I am trying to configure a Glassfish cluster following the official HA guide.
The app is a standard JSF app (with Primefaces). At first I thought that the problem was related to JSF itself, but then as soon as I got deeper in the matter, I realized that the problem is likely in the cluster configuration.
In fact if the cluster contains only one node everything works fine.

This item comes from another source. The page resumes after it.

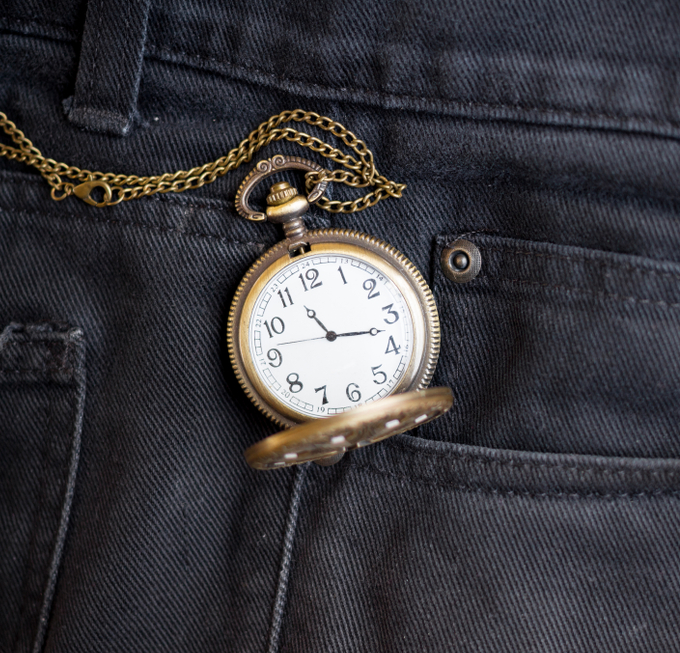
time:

As soon as I add another node, despite the log message shows nothing wrong is happening, a new JSESSIONID is created on each request.

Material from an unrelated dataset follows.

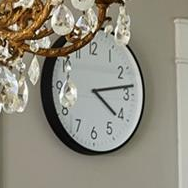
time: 4:13
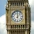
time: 12:07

This is the log that confirm that the instances are correctly seeing each others:
Instance 1:
[2020-04-16T09:11:43.201+0000] [glassfish 5.1] [INFO] [view.window.view.change] [ShoalLogger] [tid: _ThreadID=37 _ThreadName=GMS ViewWindowThread Group-my-cluster] [timeMillis: 1587028303201] [levelValue: 800] [[
GMS1092: GMS View Change Received for group: my-cluster : Members in view for ADD_EVENT(before change analysis) are :
1: MemberId: instance1, MemberType: CORE, Address: 10.0.20.9:9090:230.30.1.1:9090:my-cluster:instance1
2: MemberId: instance2, MemberType: CORE, Address: 10.0.10.14:9090:230.30.1.1:9090:my-cluster:instance2
3: MemberId: server, MemberType: SPECTATOR, Address: 10.0.10.4:9090:230.30.1.1:9090:my-cluster:server
]]
Instance 2
[2020-04-16T09:11:43.136+0000] [glassfish 5.1] [INFO] [view.window.view.change] [ShoalLogger] [tid: _ThreadID=45 _ThreadName=GMS ViewWindowThread Group-my-cluster] [timeMillis: 1
587028303136] [levelValue: 800] [[
GMS1092: GMS View Change Received for group: my-cluster : Members in view for ADD_EVENT(before change analysis) are :
1: MemberId: instance1, MemberType: CORE, Address: 10.0.20.9:9090:230.30.1.1:9090:my-cluster:instance1
2: MemberId: instance2, MemberType: CORE, Address: 10.0.10.14:9090:230.30.1.1:9090:my-cluster:instance2
3: MemberId: server, MemberType: SPECTATOR, Address: 10.0.10.4:9090:230.30.1.1:9090:my-cluster:server
]]
Also from DAS log the overall situation seems fine:
[2020-04-16T12:52:59.360+0000] [glassfish 5.1] [FINER] [] [ShoalLogger] [tid: _ThreadID=55 _ThreadName=GMS InDoubtPeerDetector Thread for Group-my-cluster] [timeMillis: 1587041579360] [levelValue: 400] [CLASSNAME: com.sun.enterprise.mgmt.HealthMonitor$InDoubtPeerDetector] [METHODNAME: processCacheUpdate] [[
processCacheUpdate : instance2 's state is aliveandready]]
......
[2020-04-16T12:52:59.359+0000] [glassfish 5.1] [FINER] [] [ShoalLogger] [tid: _ThreadID=55 _ThreadName=GMS InDoubtPeerDetector Thread for Group-my-cluster] [timeMillis: 1587041579359] [levelValue: 400] [CLASSNAME: com.sun.enterprise.mgmt.HealthMonitor$InDoubtPeerDetector] [METHODNAME: processCacheUpdate] [[
processCacheUpdate : instance1 's state is aliveandready]]
The web.xml contains the <distributable/>
tag and the app is deployed with --availabilityenabled true
and I have added <property name="relaxCacheVersionSemantics" value="true"/>
to the glassfish-web.xml.
Finally, the cookie is also set correctly and I am verifying the correctness of the cookie in the browser inspector.
<cookie-properties>
<property name="cookieDomain" value=".mydomain.com" />
<property name="cookiePath" value="/myapp" />
</cookie-properties>
I have spent almost a week trying to understand what's going on with no luck. All the articles and blog I have read reports to same same resolution steps which I have already applied. I have also increased logging to maximum level but there's no trace of error or similar.
One key factor is that the cluster is on Amazon AWS, and just because I am not sure that multicast is fully supported, I switched the cluster broadcast to TCP by using the GMS_DISCOVERY_LIST
. But apparently, as the instances are seeing each others, this settings works.
I have tried both Elastic Load Balancer and Apache HTTP load balancer, both of them with same effect. Also, enabling sticky session on ALB is not working because the balancer sees a different JSESSIONID
and therefore redirect to a different node each time.
I am trying to find a way to inspect the session mechanism, but I am not sure what specific logging I have to enable. Simply increasing javax logging results in an unreadable log.